Volume problem

[Guest]

Hi guys,

Here's the Prob,
If dr/dt = - 4 and dh/dt = 10, then when r = 1 and h = 1, the volume of the cylinder is:

Ok this one is confusing the heck out of me,
So I know V = pi r^2h, and dont know where to go from there.

im just not getting these related rates probs can you guys please help?
Thanks,
Chris

 

[Gene]

Start with the product rule and take dV/dt. You'll get an equation in dh/dt and dr/dt which you know. Substitute them.
But if the question is

volume of the cylinder is:

there are no related rates and you just stick r = h = 1 in the volume equation.

 

[soroban]

Hello, Chris!

I'll reword the problem . . . and insert my own units.

We have a circular cylinder.
The radius is decreasing at 4 m/sec.
The height is increasing at 10 m/sec.
When the radius is 1m and the height is 1m,
what is the rate of change of the volume?

We know: .\(\displaystyle V\:=\:\pi r^2h\)

Differentiate with respect to time. .(product rule!)

. . \(\displaystyle \frac{dV}{dt}\;=\;\pi r^2\left(\frac{dh}{dt}\right)\,+\,\pi\cdot2r\left(\frac{dr}{dt}\right)\cdot h\;=\;\pi r^2\left(\frac{dh}{dt}\right)\,+\,2\pi rh\left(\frac{dr}{dt}\right)\)


We are given: .\(\displaystyle \frac{dr}{dt}\,=\,-4,\;\frac{dh}{dt}\,=\,10,\;r\,=\,1,\;h\,=\,1\)

. . Plug them in: .\(\displaystyle \frac{dV}{dt}\;=\;\pi(1^2)(10)\,+\,2\pi(1)(1)(-4)\;=\;2\pi\)

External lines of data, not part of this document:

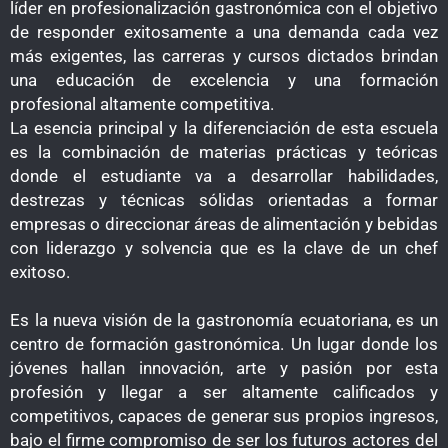
líder en profesionalización gastronómica con el objetivo
de responder exitosamente a una demanda cada vez
más exigentes, las carreras y cursos dictados brindan
una educación de excelencia y una formación
profesional altamente competitiva.
La esencia principal y la diferenciación de esta escuela
es la combinación de materias prácticas y teóricas
donde el estudiante va a desarrollar habilidades,
destrezas y técnicas sólidas orientadas a formar
empresas o direccionar áreas de alimentación y bebidas
con liderazgo y solvencia que es la clave de un chef
exitoso.
Es la nueva visión de la gastronomía ecuatoriana, es un
centro de formación gastronómica. Un lugar donde los
jóvenes hallan innovación, arte y pasión por esta
profesión y llegar a ser altamente calificados y
competitivos, capaces de generar sus propios ingresos,
bajo el firme compromiso de ser los futuros actores del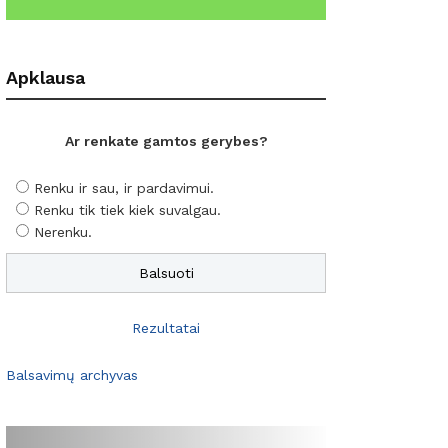
Apklausa
Ar renkate gamtos gerybes?
Renku ir sau, ir pardavimui.
Renku tik tiek kiek suvalgau.
Nerenku.
Rezultatai
Balsavimų archyvas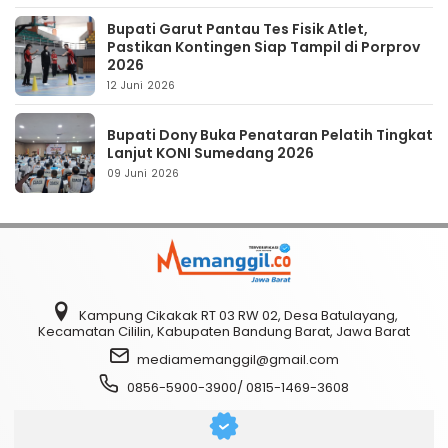
Bupati Garut Pantau Tes Fisik Atlet,
Pastikan Kontingen Siap Tampil di Porprov
2026
12 Juni 2026
Bupati Dony Buka Penataran Pelatih Tingkat
Lanjut KONI Sumedang 2026
09 Juni 2026
Kampung Cikakak RT 03 RW 02, Desa Batulayang,
Kecamatan Cililin, Kabupaten Bandung Barat, Jawa Barat
mediamemanggil@gmail.com
0856-5900-3900/ 0815-1469-3608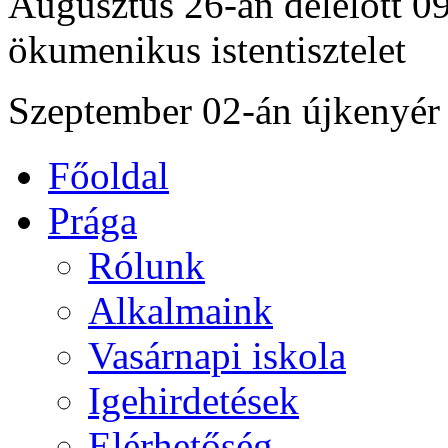
Augusztus 26-án délelőtt 0
ökumenikus istentisztelet
Szeptember 02-án újkenyér 
Főoldal
Prága
Rólunk
Alkalmaink
Vasárnapi iskola
Igehirdetések
Elérhetőség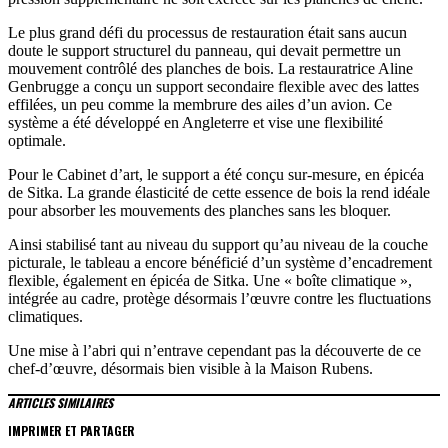
Le plus grand défi du processus de restauration était sans aucun
doute le support structurel du panneau, qui devait permettre un
mouvement contrôlé des planches de bois. La restauratrice Aline
Genbrugge a conçu un support secondaire flexible avec des lattes
effilées, un peu comme la membrure des ailes d’un avion. Ce
système a été développé en Angleterre et vise une flexibilité
optimale.
Pour le Cabinet d’art, le support a été conçu sur-mesure, en épicéa
de Sitka. La grande élasticité de cette essence de bois la rend idéale
pour absorber les mouvements des planches sans les bloquer.
Ainsi stabilisé tant au niveau du support qu’au niveau de la couche
picturale, le tableau a encore bénéficié d’un système d’encadrement
flexible, également en épicéa de Sitka. Une « boîte climatique »,
intégrée au cadre, protège désormais l’œuvre contre les fluctuations
climatiques.
Une mise à l’abri qui n’entrave cependant pas la découverte de ce
chef-d’œuvre, désormais bien visible à la Maison Rubens.
ARTICLES SIMILAIRES
IMPRIMER ET PARTAGER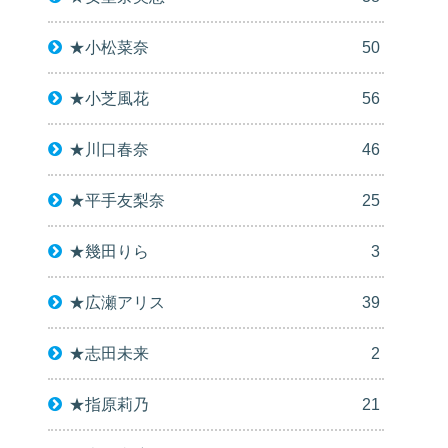
★小松菜奈
50
★小芝風花
56
★川口春奈
46
★平手友梨奈
25
★幾田りら
3
★広瀬アリス
39
★志田未来
2
★指原莉乃
21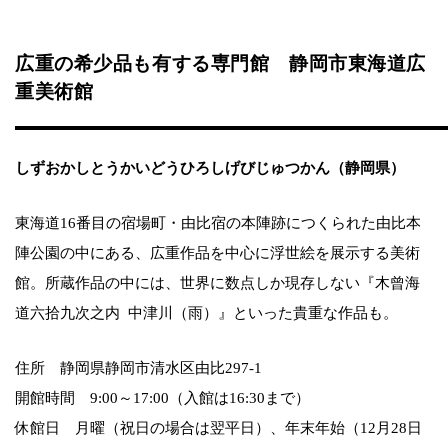
広重の希少品も有する専門館 静岡市東海道広
重美術館
しずおかしとうかいどうひろしげびじゅつかん（静岡県）
東海道16番目の宿場町・由比宿の本陣跡につくられた由比本
陣公園の中にある、広重作品を中心に浮世絵を展示する美術
館。所蔵作品の中には、世界に数点しか現存しない『木曾海
道六拾九次之内 中津川（雨）』といった貴重な作品も。
住所 静岡県静岡市清水区由比297-1
開館時間 9:00～17:00（入館は16:30まで）
休館日 月曜（祝日の場合は翌平日）、年末年始（12月28日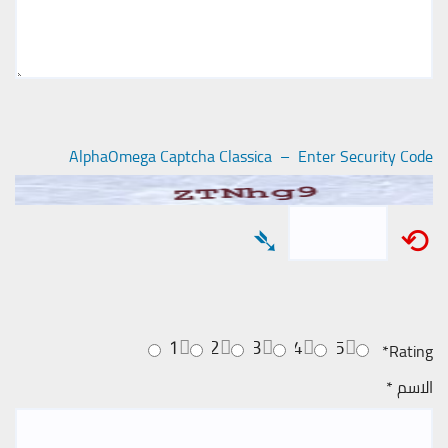
AlphaOmega Captcha Classica – Enter Security Code
➴
⟲
1
2
3
4
5
*
Rating
الاسم
*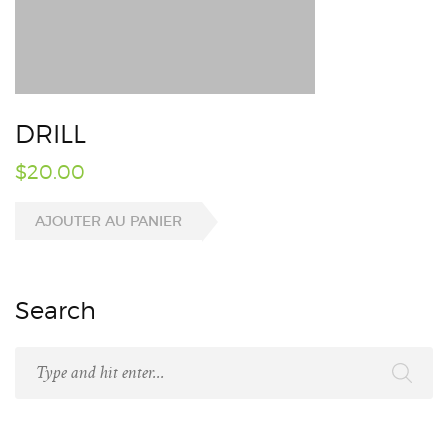
DRILL
$
20.00
AJOUTER AU PANIER
Search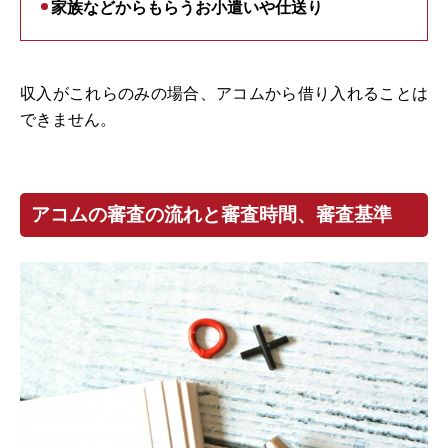
家族などからもらうお小遣いや仕送り
収入がこれらのみの場合、アコムから借り入れることは
できません。
アコムの審査の流れと審査時間、審査基準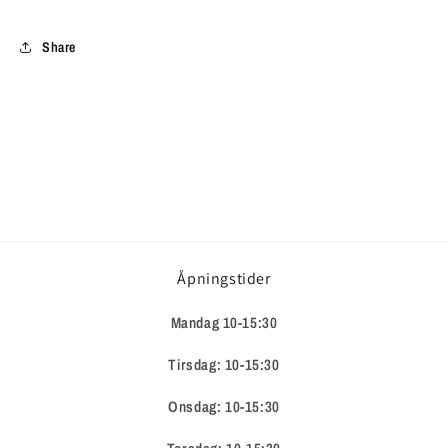
Share
Åpningstider
Mandag 10-15:30
Tirsdag: 10-15:30
Onsdag: 10-15:30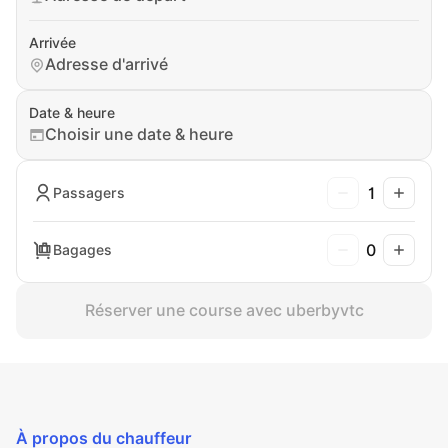
Arrivée
Adresse d'arrivé
Date & heure
Choisir une date & heure
1
Passagers
0
Bagages
Réserver une course avec uberbyvtc
À propos du chauffeur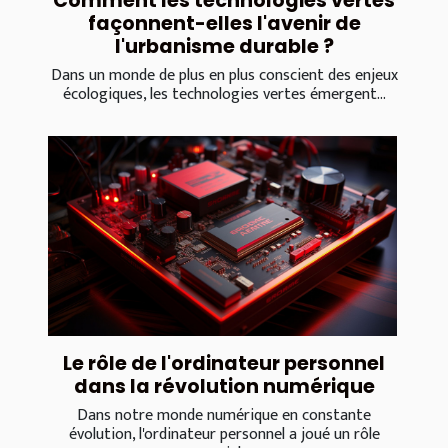
Comment les technologies vertes
façonnent-elles l'avenir de
l'urbanisme durable ?
Dans un monde de plus en plus conscient des enjeux
écologiques, les technologies vertes émergent...
Le rôle de l'ordinateur personnel
dans la révolution numérique
Dans notre monde numérique en constante
évolution, l'ordinateur personnel a joué un rôle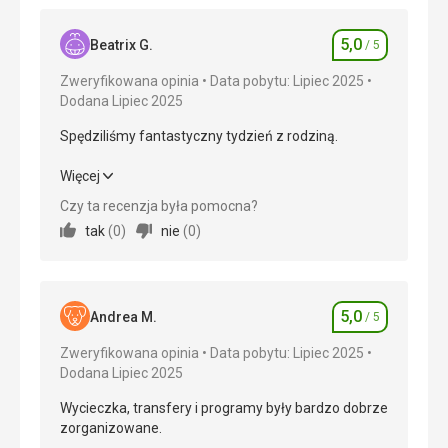
5,0
Beatrix G.
/ 5
Ocena
Zweryfikowana opinia
Data pobytu: Lipiec 2025
Dodana Lipiec 2025
Spędziliśmy fantastyczny tydzień z rodziną.
Spędziliśmy fantastyczny tydzień z rodziną.
Więcej
Czy ta recenzja była pomocna?
Wyżywienie
5,0
/ 5
tak
(
0
)
nie
(
0
)
Zakwaterowanie
5,0
/ 5
Okolica
5,0
/ 5
5,0
Andrea M.
/ 5
Ocena
Usługi
5,0
/ 5
Zweryfikowana opinia
Data pobytu: Lipiec 2025
Dodana Lipiec 2025
Cena
5,0
/ 5
Wycieczka, transfery i programy były bardzo dobrze
zorganizowane.
Plaża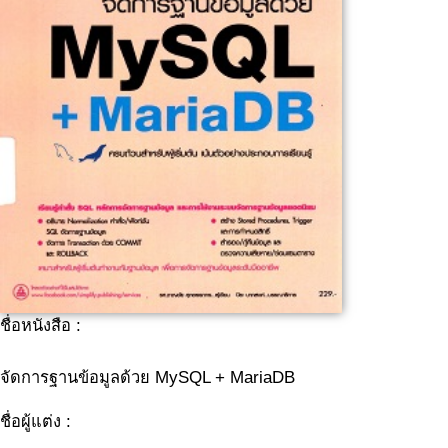
ชื่อหนังสือ :
จัดการฐานข้อมูลด้วย MySQL + MariaDB
ชื่อผู้แต่ง :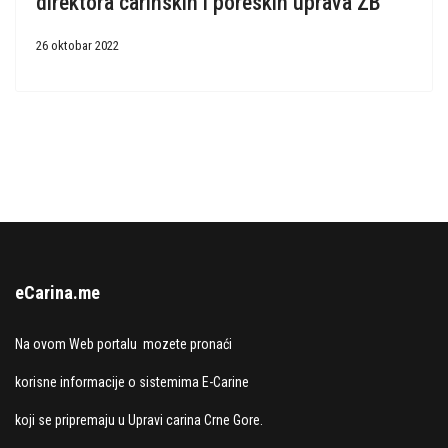
direktora carinskih i poreskih uprava ZB
26 oktobar 2022
eCarina.me
Na ovom Web portalu mozete pronaći
korisne informacije o sistemima E-Carine
koji se pripremaju u Upravi carina Crne Gore.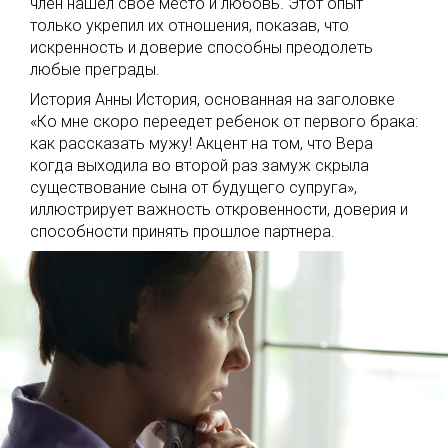
член нашел свое место и любовь. Этот опыт
только укрепил их отношения, показав, что
искренность и доверие способны преодолеть
любые преграды.
История Анны История, основанная на заголовке
«Ко мне скоро переедет ребенок от первого брака:
как рассказать мужу! Акцент на том, что Вера
когда выходила во второй раз замуж скрыла
существование сына от будущего супруга»,
иллюстрирует важность откровенности, доверия и
способности принять прошлое партнера.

At that instant, the volume is increasing at \(\displaystyle 2\pi\) m\(\displaystyle ^3\)/sec.

 

[Guest]

ok thx gene,

How does this look?

Volume of cylinder = pi.r^2.h dh/dt = 10, dr/dt = -4

dV/dt = pi[r^2.dh/dt + 2hr.dr/dt]

= pi[r^2(10) +2hr((-4)]

At the time when r = 1 and h = 1 this gives

dV/dt = pi[10 - 8]

= pi[2]

= 6.28318

 

[Guest]

sorry soroban didn't see your reply, thank you!

 

[Guest]

Now let's say for arguments sake that I wanted to take this a step further and determine if the volume is inc, dec, etc... how would I go about doing that?

 

[Daniel_Feldman]

Reread soroban's reply.


1. Calculate dV/dt (change in volume/change in time)

2. If dV/dt at a certain time t is positive, then the volume is increasing at time t. If dV/dt at time t is negative, the volume is decreasing at t.


You can use this to help you with functions where you need to apply calculus.


If you have a function f(x):

f(x) is increasing where its derivative, f'(x), is greater than 0. f(x) is decreasing where f'(x)<0.